Beyond The Wizards Sleeve (Erol Alkan & Richard Norris) : « Deux têtes valent mieux qu’une »
Erol Alkan et Richard Norris se sont retrouvés. Le premier est DJ, producteur et patron du label Phantasy Sound. Le second est la moitié de The Grid en compagnie de Dave Ball (ex-Soft Cell) et travaille sur son projet solo et disco The Time and Space Machine. Les deux sont londoniens et huit ans après Ark 1 et un side-project, Re-Animations Vol.1, ils dévoilent un second long format. The Soft Bounce sort le 1er juillet sur le label d’Alkan. C’est un disque pur, moderne et psychédélique qui leur tient vraiment à coeur. Nous avons rencontré les deux acolytes pour en savoir plus sur cette collaboration musicale, amicale et surtout passionnée.
Quel est le sens de Beyond The Wizards Sleeve ?
Erol Alkan : Il n’y en a jamais eu en fait (rires). C’était juste des mots qui allaient bien ensemble. Ca sonnait profond, avec une connotation magique. Quand on a trouvé le nom, ce n’était pas supposé devenir un projet tel qu’il est aujourd’hui.

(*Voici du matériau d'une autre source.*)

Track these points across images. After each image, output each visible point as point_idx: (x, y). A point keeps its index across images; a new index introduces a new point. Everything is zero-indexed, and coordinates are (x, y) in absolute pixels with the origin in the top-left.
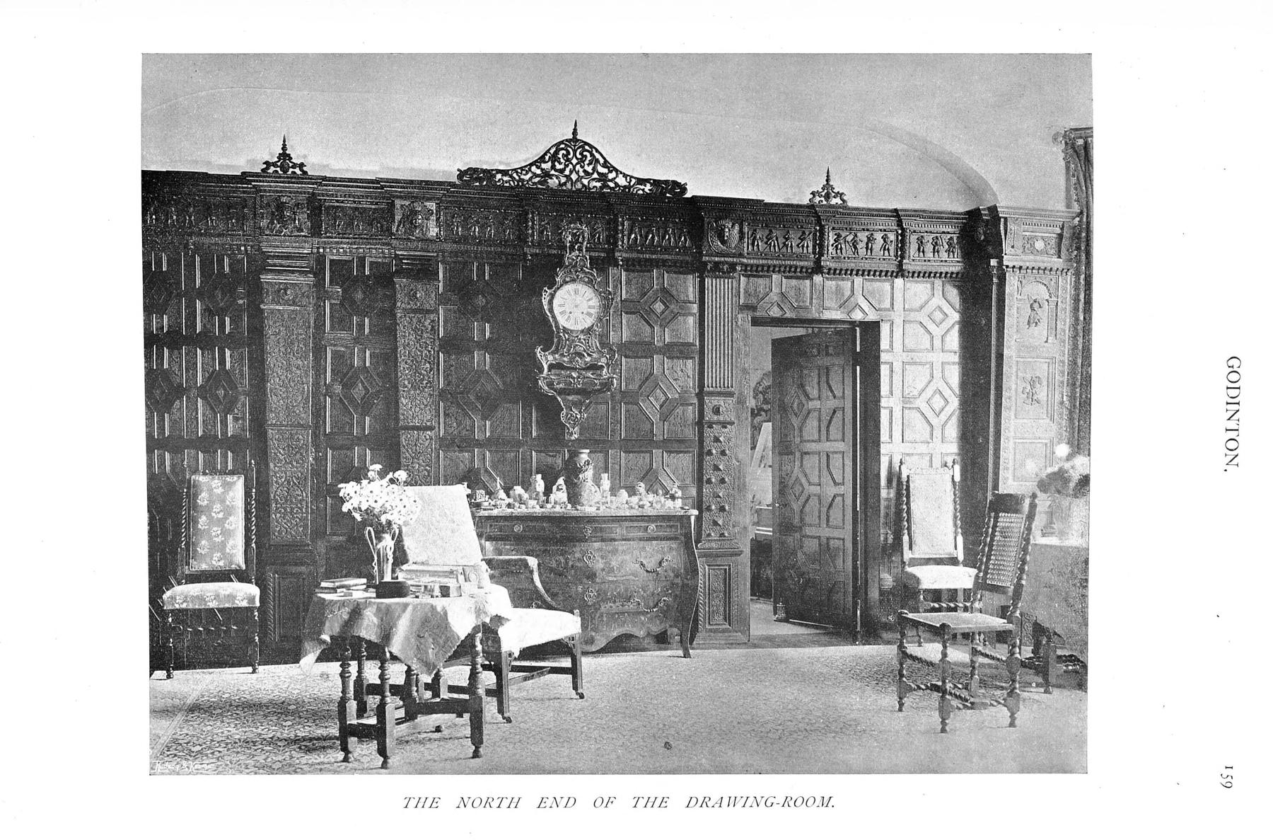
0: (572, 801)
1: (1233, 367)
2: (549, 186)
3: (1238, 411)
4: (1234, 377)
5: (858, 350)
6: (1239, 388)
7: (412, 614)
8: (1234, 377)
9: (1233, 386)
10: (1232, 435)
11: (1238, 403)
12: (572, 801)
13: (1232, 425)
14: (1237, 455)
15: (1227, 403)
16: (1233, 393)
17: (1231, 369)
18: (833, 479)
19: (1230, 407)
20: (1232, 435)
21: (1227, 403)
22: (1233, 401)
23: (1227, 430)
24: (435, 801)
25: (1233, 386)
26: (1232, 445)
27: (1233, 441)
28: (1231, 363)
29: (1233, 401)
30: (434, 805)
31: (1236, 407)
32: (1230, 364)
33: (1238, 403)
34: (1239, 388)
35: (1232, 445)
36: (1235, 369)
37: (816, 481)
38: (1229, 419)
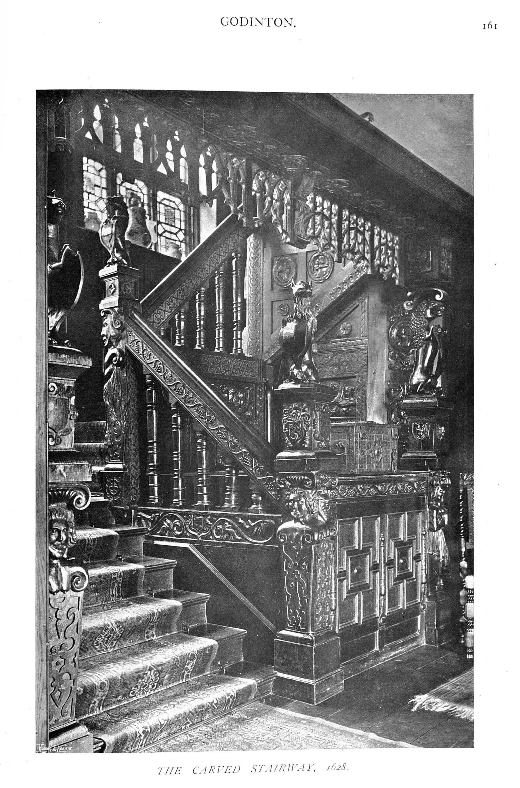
0: (237, 768)
1: (228, 22)
2: (108, 217)
3: (256, 19)
4: (234, 21)
5: (269, 441)
6: (241, 18)
7: (142, 653)
8: (234, 21)
9: (240, 21)
10: (272, 22)
11: (251, 18)
12: (237, 768)
13: (265, 22)
14: (256, 19)
15: (251, 25)
16: (244, 22)
17: (229, 23)
18: (166, 199)
19: (253, 24)
20: (272, 22)
21: (251, 25)
22: (250, 22)
23: (269, 26)
24: (179, 769)
25: (240, 21)
26: (278, 22)
27: (223, 21)
28: (225, 23)
29: (250, 22)
30: (178, 772)
31: (254, 20)
32: (226, 24)
33: (251, 18)
34: (241, 18)
35: (278, 22)
36: (229, 20)
37: (163, 202)
38: (262, 24)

C’est comme quand on est à l’école et qu’on trouve un nom de groupe qui finit par rester.
Richard Norris : C’est long comme nom pour un groupe ! Mais c’est vrai qu’on aimait l’idée de magie qu’il dégage, ça fait penser à un voyage qui nous emmène très loin, une exploration… Ce n’est pas censé vouloir dire quelque chose en tout cas.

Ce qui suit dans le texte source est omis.